Monday, March 2, 2009

What is the AIG Value? 3 / 2 /2009

At this point AIG, and frankly many more insurance underwriters, finds itself in a horrific situation. Let me try to distill this into a simple discussion and answer why. Insurance companies make money by leveraging premium payments (they call it "investing") with the knowledge that, year to year, they will pay out an average of 100% of those premiums in claims. I'll repeat that, Insurance companies make money by leveraging premium payments (they call it "investing") with the knowledge that, year to year they will pay out an average of 100% of those premiums in claims. Some companies, the more conservative underwriters (Berkshire Hathaway for example) routinely pay out in the low 90% of premium receipts annually. The idea is to invest the premiums in very very low risk investments and pocket the difference (the underwriter's operating profits) and use these profits in enhance the underwriting capabilities next year, or to launch new lines of business.

But in the case of AIG and even Berkshire this year their investments with these premiums proved to be anything but low risk. It seems that cash and gold were the only "investments" that could be made this last year. So this requires highly liquid assets on the balance sheet to cover the shortfall. In the case of Berkshire, they had the highly liquid assets to cover the shortfall. In the case of AIG, they did not. So the government stepped in to cover their shortfall.
Why?

By this point each of us recognizes that AIG had extraordinary laxes in internal oversight. So extraordinary that many of their so called derivative strategies were in fact adding additional leverage to their balance sheets in a strategy which transferred risk to their shareholders and, as we will see to their insured, then paid big bonuses to executives and insurance salesmen.

BUT after bonuses are paid, AIG still had to pay claims. THE LARGEST OF WHICH WERE INVESTMENT AND BOND RELATED INSURANCE. Yes, AIG for a premium would insure returns on financial instruments. What do you think their exposure was in those insurance underwritings this year? And finally, when you add up all the banks, investment banks, pension plans, mutual funds, and other financial institutions that were covered in a downturn by AIG policies by AIG and its AAA rating (considered ridiculous my most industry experts) you face a systemic collapse in realized losses and redemptions in the investment world causing a ripple effect that creates immediate recession if not long term depression.
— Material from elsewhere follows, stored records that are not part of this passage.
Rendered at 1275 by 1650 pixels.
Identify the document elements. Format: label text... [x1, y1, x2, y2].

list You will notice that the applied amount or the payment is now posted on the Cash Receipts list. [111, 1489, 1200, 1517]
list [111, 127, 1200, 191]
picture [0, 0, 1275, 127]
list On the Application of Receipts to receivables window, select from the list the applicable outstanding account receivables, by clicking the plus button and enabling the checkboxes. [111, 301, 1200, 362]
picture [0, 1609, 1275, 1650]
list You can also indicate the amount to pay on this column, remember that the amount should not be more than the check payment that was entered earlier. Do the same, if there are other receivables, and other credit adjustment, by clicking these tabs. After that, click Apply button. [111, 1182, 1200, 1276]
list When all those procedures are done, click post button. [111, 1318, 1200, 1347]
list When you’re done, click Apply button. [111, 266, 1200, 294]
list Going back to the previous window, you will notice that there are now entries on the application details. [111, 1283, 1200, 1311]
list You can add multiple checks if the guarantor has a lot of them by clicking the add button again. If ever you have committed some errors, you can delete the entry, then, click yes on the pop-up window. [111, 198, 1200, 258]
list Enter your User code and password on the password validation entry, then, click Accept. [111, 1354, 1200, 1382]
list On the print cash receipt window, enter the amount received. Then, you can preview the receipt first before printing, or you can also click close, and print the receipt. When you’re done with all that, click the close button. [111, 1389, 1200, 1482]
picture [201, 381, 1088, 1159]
How was this mega house of cards created? Its simple, Fraudulent Accounting Practices. If value is misrepresented in order to justify a AAA rating, and that AAA rating forms the basis for the insured parties to further extend their balance sheets, the risk to the financial system grows geometrically, that's exponentially to some.
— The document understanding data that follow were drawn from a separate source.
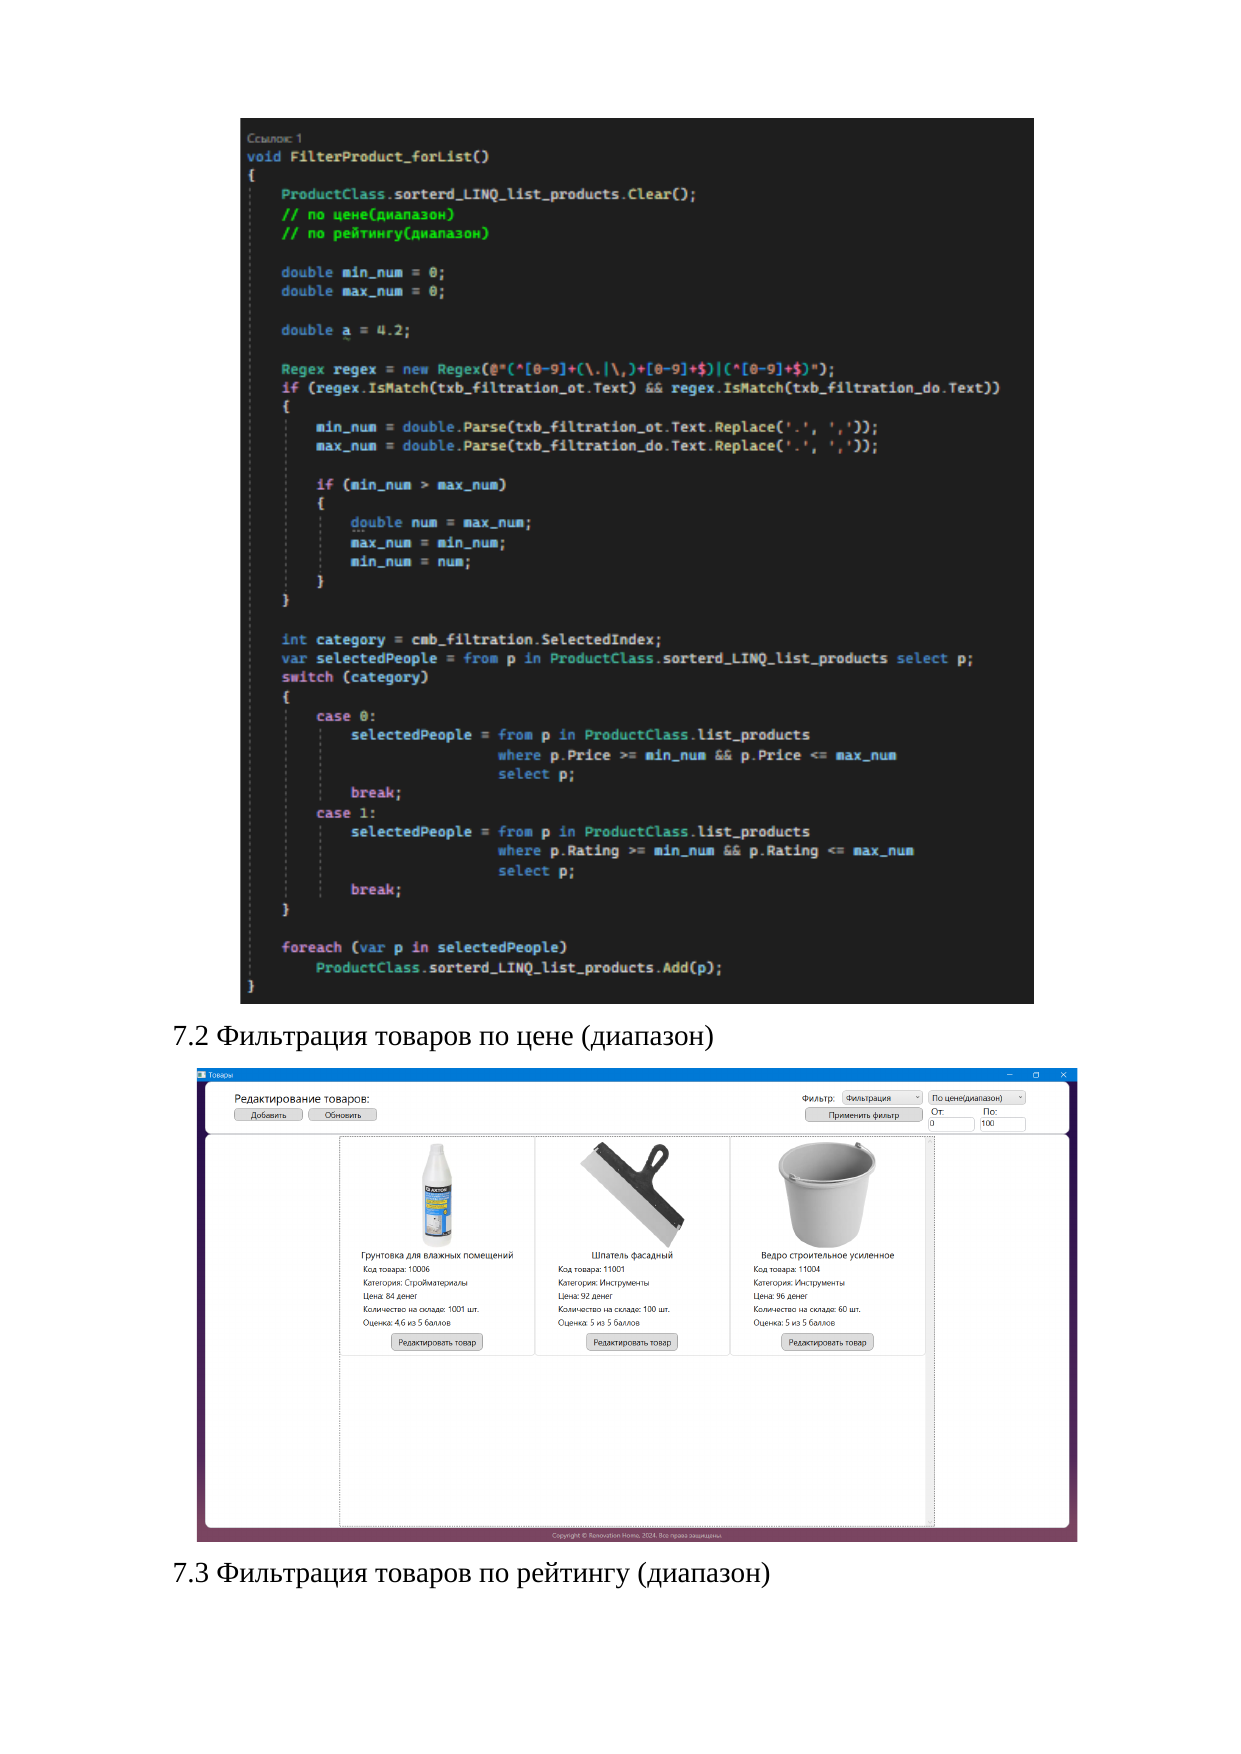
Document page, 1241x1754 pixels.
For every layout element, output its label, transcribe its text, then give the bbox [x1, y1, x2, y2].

list Фильтрация товаров по рейтингу (диапазон) [123, 1556, 1152, 1589]
list Фильтрация товаров по цене (диапазон) [123, 1018, 1152, 1052]
picture [240, 118, 1034, 1004]
picture [196, 1068, 1078, 1542]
The Board members and executives of all of these companies have failed all of us, many have thrown their fiduciary responsibilities into the trash by ignoring questionable accounting practices to save their share price and save their bonuses and annual stipends.
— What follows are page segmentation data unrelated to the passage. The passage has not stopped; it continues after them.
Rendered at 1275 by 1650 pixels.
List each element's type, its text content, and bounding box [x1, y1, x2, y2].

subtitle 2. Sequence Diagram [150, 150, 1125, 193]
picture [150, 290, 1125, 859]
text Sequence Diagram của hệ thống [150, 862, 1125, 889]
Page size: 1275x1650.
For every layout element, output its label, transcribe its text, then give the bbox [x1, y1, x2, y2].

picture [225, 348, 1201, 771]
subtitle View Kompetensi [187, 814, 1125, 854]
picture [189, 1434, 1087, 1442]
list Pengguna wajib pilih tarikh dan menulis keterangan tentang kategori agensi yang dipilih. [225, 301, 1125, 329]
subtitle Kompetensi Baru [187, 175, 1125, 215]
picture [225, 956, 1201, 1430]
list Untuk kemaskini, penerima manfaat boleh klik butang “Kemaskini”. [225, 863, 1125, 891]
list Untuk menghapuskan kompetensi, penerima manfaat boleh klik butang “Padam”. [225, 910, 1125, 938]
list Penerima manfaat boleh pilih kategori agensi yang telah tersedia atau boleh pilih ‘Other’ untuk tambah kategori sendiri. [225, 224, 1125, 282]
This is criminal, not negligent. And worse, at AIG the executives in charge saw this coming 2 years ago and made little effort to stop it, in effect to insure the liquidity of their own enterprise.

So where is the AIG value - gone and hopefully gone forever. This was not value adding to our economy, this was gaming our economy for the benefit of their executives.

Build value every day - even in the face of shocking public company behavior.